Saved entries
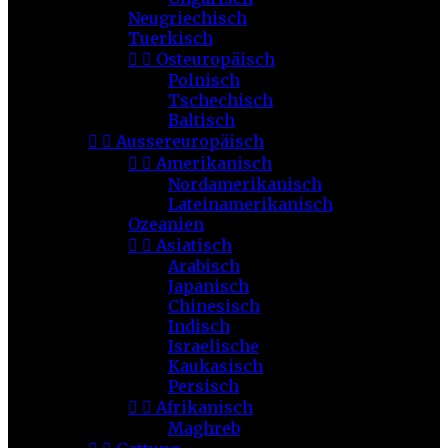
Neugriechisch
Tuerkisch


Osteuropäisch
Polnisch
Tschechisch
Baltisch


Aussereuropäisch


Amerikanisch
Nordamerikanisch
Lateinamerikanisch
Ozeanien


Asiatisch
Arabisch
Japanisch
Chinesisch
Indisch
Israelische
Kaukasisch
Persisch


Afrikanisch
Maghreb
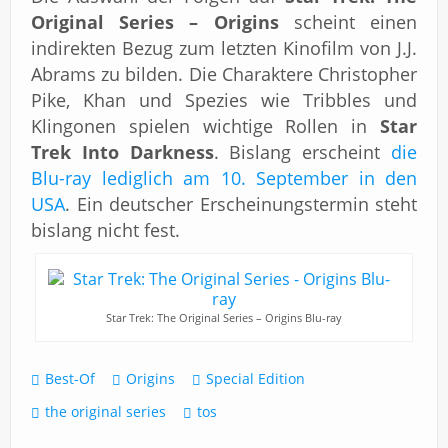
Original Series – Origins
scheint einen
indirekten Bezug zum letzten Kinofilm von J.J.
Abrams zu bilden. Die Charaktere Christopher
Pike, Khan und Spezies wie Tribbles und
Klingonen spielen wichtige Rollen in
Star
Trek Into Darkness
. Bislang erscheint
die
Blu-ray lediglich am 10. September in den
USA
. Ein deutscher Erscheinungstermin steht
bislang nicht fest.
Star Trek: The Original Series – Origins Blu-ray
Best-Of
Origins
Special Edition
the original series
tos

DIRECTIONS
Rewrite the data above, replacing "Blu-ray" with "DVD" everywhere it occurs and leaving everything else unchanged. Omit the pictures from your version.

ANSWER BOX
Neugriechisch
Tuerkisch


Osteuropäisch
Polnisch
Tschechisch
Baltisch


Aussereuropäisch


Amerikanisch
Nordamerikanisch
Lateinamerikanisch
Ozeanien


Asiatisch
Arabisch
Japanisch
Chinesisch
Indisch
Israelische
Kaukasisch
Persisch


Afrikanisch
Maghreb
Original Series – Origins
scheint einen
indirekten Bezug zum letzten Kinofilm von J.J.
Abrams zu bilden. Die Charaktere Christopher
Pike, Khan und Spezies wie Tribbles und
Klingonen spielen wichtige Rollen in
Star
Trek Into Darkness
. Bislang erscheint
die
DVD lediglich am 10. September in den
USA
. Ein deutscher Erscheinungstermin steht
bislang nicht fest.
Star Trek: The Original Series – Origins DVD
Best-Of
Origins
Special Edition
the original series
tos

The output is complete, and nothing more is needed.